Early prediction of immune checkpoint inhibitor-related pneumonitis in advanced non-small cell lung cancer based on primary tumor delta-radiomics features.
Authors
Affiliations (3)
Affiliations (3)
- Department of Radiology, Shaoxing Second Hospital, Shaoxing, China.
- Department of Interventional Radiology Suite, Shaoxing Second Hospital, Shaoxing, Zhejiang, China.

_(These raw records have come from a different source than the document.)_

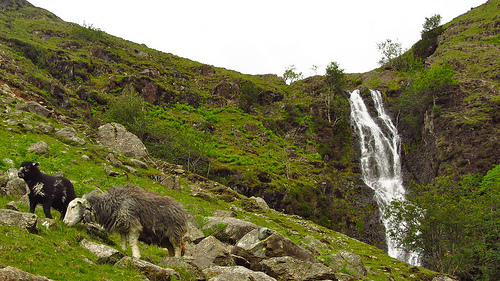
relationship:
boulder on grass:
[86, 112, 156, 172] [9, 3, 480, 263]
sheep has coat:
[56, 180, 198, 266] [86, 185, 190, 243]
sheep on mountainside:
[56, 180, 198, 266] [13, 131, 263, 280]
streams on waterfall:
[346, 85, 405, 159] [342, 78, 428, 275]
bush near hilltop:
[372, 30, 412, 76] [406, 3, 498, 70]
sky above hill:
[93, 5, 414, 45] [4, 1, 499, 157]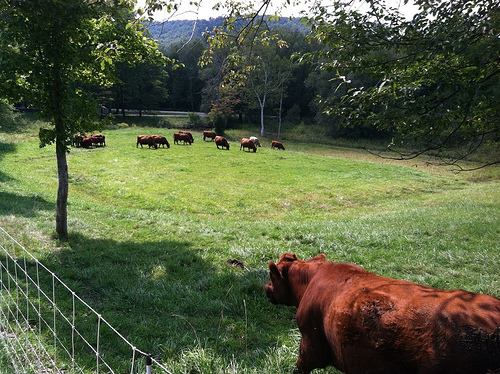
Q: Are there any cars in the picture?
A: No, there are no cars.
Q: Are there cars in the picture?
A: No, there are no cars.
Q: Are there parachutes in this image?
A: No, there are no parachutes.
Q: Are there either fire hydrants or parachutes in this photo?
A: No, there are no parachutes or fire hydrants.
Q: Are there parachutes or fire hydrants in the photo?
A: No, there are no parachutes or fire hydrants.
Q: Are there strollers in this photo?
A: No, there are no strollers.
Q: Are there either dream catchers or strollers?
A: No, there are no strollers or dream catchers.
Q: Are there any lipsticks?
A: No, there are no lipsticks.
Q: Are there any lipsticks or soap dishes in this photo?
A: No, there are no lipsticks or soap dishes.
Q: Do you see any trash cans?
A: No, there are no trash cans.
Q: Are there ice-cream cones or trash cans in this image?
A: No, there are no trash cans or ice-cream cones.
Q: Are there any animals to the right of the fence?
A: Yes, there is an animal to the right of the fence.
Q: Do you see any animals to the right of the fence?
A: Yes, there is an animal to the right of the fence.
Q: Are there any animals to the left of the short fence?
A: No, the animal is to the right of the fence.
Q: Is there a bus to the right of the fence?
A: No, there is an animal to the right of the fence.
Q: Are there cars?
A: No, there are no cars.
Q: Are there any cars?
A: No, there are no cars.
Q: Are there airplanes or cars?
A: No, there are no cars or airplanes.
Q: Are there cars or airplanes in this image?
A: No, there are no cars or airplanes.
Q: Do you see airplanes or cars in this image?
A: No, there are no cars or airplanes.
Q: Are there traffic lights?
A: No, there are no traffic lights.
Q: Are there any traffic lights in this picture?
A: No, there are no traffic lights.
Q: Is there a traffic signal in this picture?
A: No, there are no traffic lights.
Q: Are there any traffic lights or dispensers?
A: No, there are no traffic lights or dispensers.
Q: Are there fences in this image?
A: Yes, there is a fence.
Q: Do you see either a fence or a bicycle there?
A: Yes, there is a fence.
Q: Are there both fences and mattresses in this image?
A: No, there is a fence but no mattresses.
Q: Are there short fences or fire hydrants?
A: Yes, there is a short fence.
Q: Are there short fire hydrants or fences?
A: Yes, there is a short fence.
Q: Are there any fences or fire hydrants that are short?
A: Yes, the fence is short.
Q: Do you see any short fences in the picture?
A: Yes, there is a short fence.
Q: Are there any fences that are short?
A: Yes, there is a fence that is short.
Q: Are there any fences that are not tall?
A: Yes, there is a short fence.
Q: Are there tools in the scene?
A: No, there are no tools.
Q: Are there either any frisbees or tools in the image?
A: No, there are no tools or frisbees.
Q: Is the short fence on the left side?
A: Yes, the fence is on the left of the image.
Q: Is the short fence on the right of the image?
A: No, the fence is on the left of the image.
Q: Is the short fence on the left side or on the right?
A: The fence is on the left of the image.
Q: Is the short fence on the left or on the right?
A: The fence is on the left of the image.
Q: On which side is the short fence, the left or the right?
A: The fence is on the left of the image.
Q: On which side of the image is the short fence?
A: The fence is on the left of the image.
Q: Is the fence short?
A: Yes, the fence is short.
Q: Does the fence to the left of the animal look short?
A: Yes, the fence is short.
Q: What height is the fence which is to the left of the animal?
A: The fence is short.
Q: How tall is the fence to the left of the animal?
A: The fence is short.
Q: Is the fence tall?
A: No, the fence is short.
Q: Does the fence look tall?
A: No, the fence is short.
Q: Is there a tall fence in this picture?
A: No, there is a fence but it is short.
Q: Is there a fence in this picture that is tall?
A: No, there is a fence but it is short.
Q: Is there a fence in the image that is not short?
A: No, there is a fence but it is short.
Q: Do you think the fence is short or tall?
A: The fence is short.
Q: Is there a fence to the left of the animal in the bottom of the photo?
A: Yes, there is a fence to the left of the animal.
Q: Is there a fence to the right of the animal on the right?
A: No, the fence is to the left of the animal.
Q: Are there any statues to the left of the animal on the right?
A: No, there is a fence to the left of the animal.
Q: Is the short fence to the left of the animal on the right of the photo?
A: Yes, the fence is to the left of the animal.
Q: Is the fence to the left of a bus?
A: No, the fence is to the left of the animal.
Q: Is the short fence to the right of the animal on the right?
A: No, the fence is to the left of the animal.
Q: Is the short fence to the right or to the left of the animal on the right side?
A: The fence is to the left of the animal.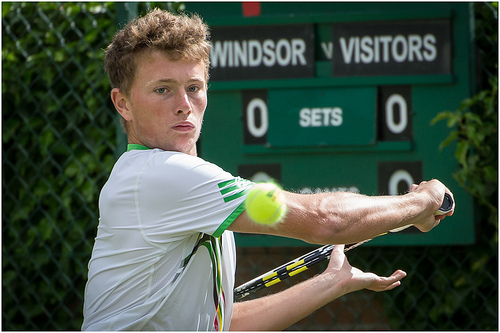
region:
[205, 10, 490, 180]
Tennis game score board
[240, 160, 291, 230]
a fuzzy green tennis ball in motion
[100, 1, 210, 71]
curly reddish hair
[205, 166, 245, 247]
green trim and design on a shirt sleeve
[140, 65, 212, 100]
a player's blue eyes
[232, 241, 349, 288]
yellow and black bands on the side of a tennis racquet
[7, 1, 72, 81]
a chain link fence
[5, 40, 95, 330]
Tall greenery beyond the tennis court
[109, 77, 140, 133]
a man's right ear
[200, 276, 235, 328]
multicolored stripes on a shirt front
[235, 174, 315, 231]
a tennis ball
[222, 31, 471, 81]
Windsor vs visitors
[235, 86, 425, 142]
sets 0 to 0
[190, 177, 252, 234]
a green sleeve of the player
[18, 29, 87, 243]
green leaves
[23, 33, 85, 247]
a picket fence that is chained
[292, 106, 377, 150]
the word sets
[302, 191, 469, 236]
the arm of the man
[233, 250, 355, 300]
a tennis racket ready to swing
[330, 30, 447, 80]
the word visitors on the scoreboard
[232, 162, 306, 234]
a yellow tennis ball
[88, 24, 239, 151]
a young man with bond hair and blue eyes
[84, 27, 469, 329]
a young man about to hit a tennis ball with his racket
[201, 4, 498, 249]
a green scored board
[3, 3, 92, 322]
a green iron fence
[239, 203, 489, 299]
a yellow and black tennis racket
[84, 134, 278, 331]
a white shirt with a green collar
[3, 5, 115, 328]
green foliage behind a green iron fence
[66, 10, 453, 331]
a young man looks at a yellow tennis ball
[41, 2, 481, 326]
a young man is ready to hit the ball with his tennis racket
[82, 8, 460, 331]
Young man with light brown/dark blond hair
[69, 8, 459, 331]
man watching a tennis ball approach him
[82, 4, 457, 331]
Young man getting ready to swing a tennis racket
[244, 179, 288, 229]
yellow tennis ball coming towards the young man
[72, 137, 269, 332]
white shirt with green edging around the neck and arm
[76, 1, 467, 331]
young man wearing a white t shirt with green edging around the neck and sleeves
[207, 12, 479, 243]
sign that tells the score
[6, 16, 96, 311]
chain link fence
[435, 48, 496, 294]
leaves from bush/tree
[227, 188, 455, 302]
black and yellow tennis racket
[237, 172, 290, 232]
Yellow tennis ball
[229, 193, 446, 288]
Black and yellow tennis racquet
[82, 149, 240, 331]
White and green athletic shirt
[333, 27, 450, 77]
Black and white 'visitors' sign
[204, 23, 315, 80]
Black and white 'windsor' sign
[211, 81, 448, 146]
Green sign displaying both sets are zero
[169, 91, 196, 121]
Nose of a human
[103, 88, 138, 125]
Ear of a human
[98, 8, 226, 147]
Face of a human being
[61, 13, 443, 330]
A male tennis player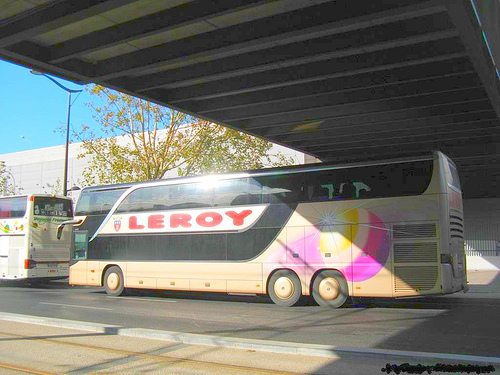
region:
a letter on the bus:
[120, 212, 142, 233]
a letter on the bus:
[141, 206, 166, 239]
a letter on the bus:
[169, 211, 192, 237]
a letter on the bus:
[195, 210, 227, 230]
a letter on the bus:
[224, 200, 253, 236]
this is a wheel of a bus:
[266, 266, 306, 311]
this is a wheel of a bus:
[305, 267, 356, 312]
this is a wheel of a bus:
[95, 257, 125, 294]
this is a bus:
[59, 143, 478, 298]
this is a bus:
[0, 191, 77, 276]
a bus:
[68, 178, 459, 294]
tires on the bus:
[264, 273, 297, 306]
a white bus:
[2, 194, 73, 277]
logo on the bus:
[121, 208, 251, 233]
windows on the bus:
[258, 173, 388, 199]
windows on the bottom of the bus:
[129, 237, 226, 259]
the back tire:
[314, 270, 354, 305]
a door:
[70, 233, 87, 260]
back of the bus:
[35, 198, 54, 276]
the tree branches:
[124, 130, 207, 168]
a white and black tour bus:
[54, 152, 468, 301]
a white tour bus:
[0, 193, 72, 283]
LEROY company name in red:
[124, 208, 253, 230]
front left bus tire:
[100, 262, 124, 296]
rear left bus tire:
[267, 265, 301, 307]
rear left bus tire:
[310, 270, 348, 310]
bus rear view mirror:
[53, 216, 84, 241]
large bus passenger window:
[73, 190, 113, 213]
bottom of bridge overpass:
[0, 0, 498, 169]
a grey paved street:
[2, 279, 498, 362]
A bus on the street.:
[43, 175, 487, 312]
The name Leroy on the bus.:
[107, 201, 259, 250]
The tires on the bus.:
[95, 258, 365, 318]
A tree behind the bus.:
[71, 93, 231, 180]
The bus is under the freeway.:
[61, 63, 478, 314]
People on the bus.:
[304, 180, 384, 205]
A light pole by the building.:
[26, 70, 84, 223]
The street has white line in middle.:
[43, 277, 168, 325]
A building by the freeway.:
[6, 131, 271, 201]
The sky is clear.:
[20, 88, 119, 139]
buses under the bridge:
[2, 17, 498, 345]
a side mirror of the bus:
[53, 222, 65, 242]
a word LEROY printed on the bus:
[123, 205, 256, 235]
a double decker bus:
[65, 148, 471, 309]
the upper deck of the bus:
[76, 154, 451, 216]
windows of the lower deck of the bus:
[86, 229, 272, 264]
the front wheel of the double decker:
[100, 260, 129, 300]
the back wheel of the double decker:
[306, 265, 351, 313]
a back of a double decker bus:
[21, 193, 73, 276]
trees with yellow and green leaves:
[97, 110, 173, 165]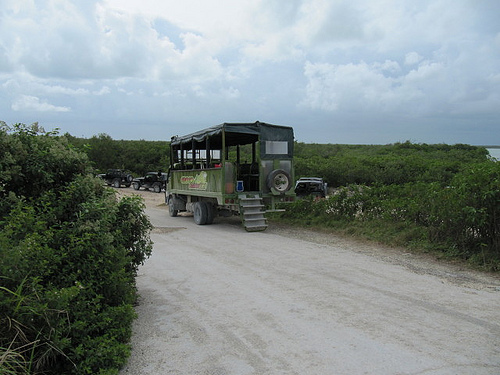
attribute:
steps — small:
[237, 197, 269, 236]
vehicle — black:
[133, 168, 168, 191]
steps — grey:
[238, 190, 265, 230]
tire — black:
[192, 202, 215, 222]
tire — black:
[166, 192, 181, 216]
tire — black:
[269, 167, 292, 196]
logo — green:
[178, 168, 208, 190]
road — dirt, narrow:
[119, 186, 499, 371]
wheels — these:
[160, 193, 224, 226]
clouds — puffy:
[296, 57, 494, 119]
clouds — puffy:
[2, 0, 229, 112]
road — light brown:
[179, 235, 433, 372]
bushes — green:
[3, 122, 148, 369]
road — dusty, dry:
[158, 235, 326, 366]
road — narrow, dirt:
[146, 220, 483, 371]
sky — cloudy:
[8, 6, 496, 123]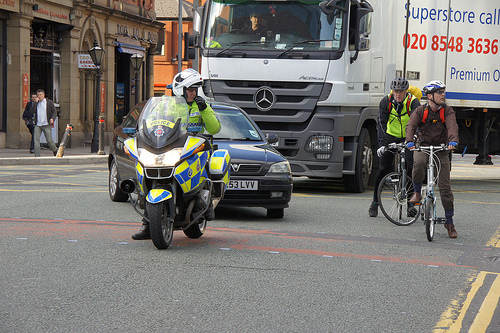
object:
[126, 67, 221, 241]
person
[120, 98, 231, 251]
motorcycle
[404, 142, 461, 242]
bike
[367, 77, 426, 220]
person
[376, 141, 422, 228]
bike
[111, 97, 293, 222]
car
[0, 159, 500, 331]
street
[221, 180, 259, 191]
license plate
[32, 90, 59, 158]
person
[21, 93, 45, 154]
person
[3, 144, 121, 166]
sidewalk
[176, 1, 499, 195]
truck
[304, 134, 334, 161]
headlight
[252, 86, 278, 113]
emblem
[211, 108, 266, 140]
windshield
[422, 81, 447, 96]
helmet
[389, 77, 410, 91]
helmet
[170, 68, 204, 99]
helmet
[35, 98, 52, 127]
shirt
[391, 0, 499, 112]
box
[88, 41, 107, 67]
light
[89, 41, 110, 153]
pole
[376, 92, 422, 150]
jacket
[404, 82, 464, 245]
men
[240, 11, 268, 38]
man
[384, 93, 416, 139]
vest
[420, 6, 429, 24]
writing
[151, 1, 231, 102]
building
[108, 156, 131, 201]
tire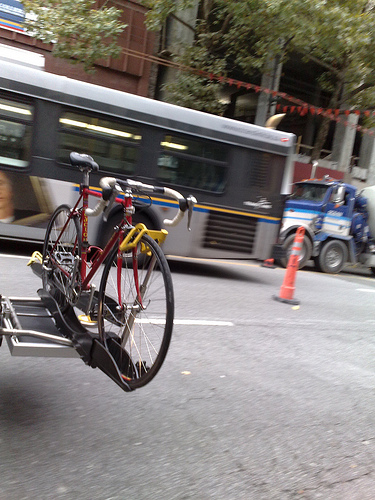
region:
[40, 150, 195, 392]
a red bicycle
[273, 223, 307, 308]
an orange traffic cone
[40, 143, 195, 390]
a bike hanging in the air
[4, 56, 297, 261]
a bus in motion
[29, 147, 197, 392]
a bike with a black seat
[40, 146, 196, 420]
a bike above the pavement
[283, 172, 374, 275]
a blue semi-truck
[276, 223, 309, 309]
a safety object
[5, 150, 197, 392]
a bike in a holder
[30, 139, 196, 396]
a bike in the city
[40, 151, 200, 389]
Bicycle with a red frame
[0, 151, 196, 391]
Bicycle on a vehicle bike rack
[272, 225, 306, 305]
Orange traffic cone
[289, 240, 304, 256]
Two silver reflective stripes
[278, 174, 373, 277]
Blue semi truck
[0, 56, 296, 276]
White and black transit bus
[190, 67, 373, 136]
Red flags held by strings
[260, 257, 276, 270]
Bottom of an orange traffic cone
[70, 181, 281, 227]
Yellow and blue stripe on a bus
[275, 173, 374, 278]
Blue semi truck with cement mixer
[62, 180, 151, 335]
red bike on road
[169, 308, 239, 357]
white line painted on road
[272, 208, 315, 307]
orange cone on road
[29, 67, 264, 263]
city bus passing by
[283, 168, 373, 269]
blue concrete mixer truck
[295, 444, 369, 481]
small cracks in paved road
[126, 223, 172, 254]
yellow lock on bike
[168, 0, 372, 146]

- Department of Medical Oncology, Shaoxing Second Hospital, Shaoxing, China.
Abstract
To investigate the effectiveness of predicting immune checkpoint inhibitor-related pneumonitis (ICIP) in patients with advanced non-small cell lung cancer (NSCLC) using Delta radiomics features derived from pre- and post-treatment enhanced CT images. This single-center retrospective study extracted radiomics features of primary tumors from baseline enhanced CT images and from enhanced CT images obtained after the first to third treatment cycles in patients with stage IIIB-IV NSCLC receiving immune checkpoint inhibitors (ICIs). Differences between features were calculated as Delta features. Feature selection was performed using the Least Absolute Shrinkage and Selection Operator (LASSO) regression. Prediction models were developed using Logistic Regression (LR), Support Vector Machine (SVM), K-Nearest Neighbors (KNN), and Extreme Gradient Boosting (XGBoost) algorithms. These models were compared and further integrated with a clinical feature-based model incorporating a history of interstitial lung disease, absolute lymphocyte count, and neutrophil/lymphocyte ratio. Model performance was assessed using five-fold cross-validation. A total of 131 patients were included, among whom 46 (35.1%) developed ICIP, including 8 patients (17.4%) with grade 3-5 ICIP. From 2153 initial features, 22 key Delta radiomics features were selected for model construction. The Delta radiomics model based on the LR algorithm showed the best performance in both the training and validation sets, with AUCs of 0.92 (95% CI: 0.88-0.97) and 0.85 (95% CI: 0.78-0.92), respectively. After integration with the clinical model, the performance of the combined model was further improved in the training set, achieving an AUC of 0.94 (95% CI: 0.90-0.98), while the validation set AUC was 0.86 (95% CI: 0.79-0.93). Although the difference in AUC between the combined model and the LR model in the validation set was not statistically significant (DeLong test, P = 0.4691). Calibration curves and decision curve analysis indicated good calibration and favorable clinical utility. This preliminary model offers a potential imaging-based biomarker for early risk stratification of any-grade ICIP in patients with advanced NSCLC. Performance specifically for high-grade (grade 3-5) ICIP could not be evaluated due to the limited number of such events. External validation in independent cohorts is required before clinical application.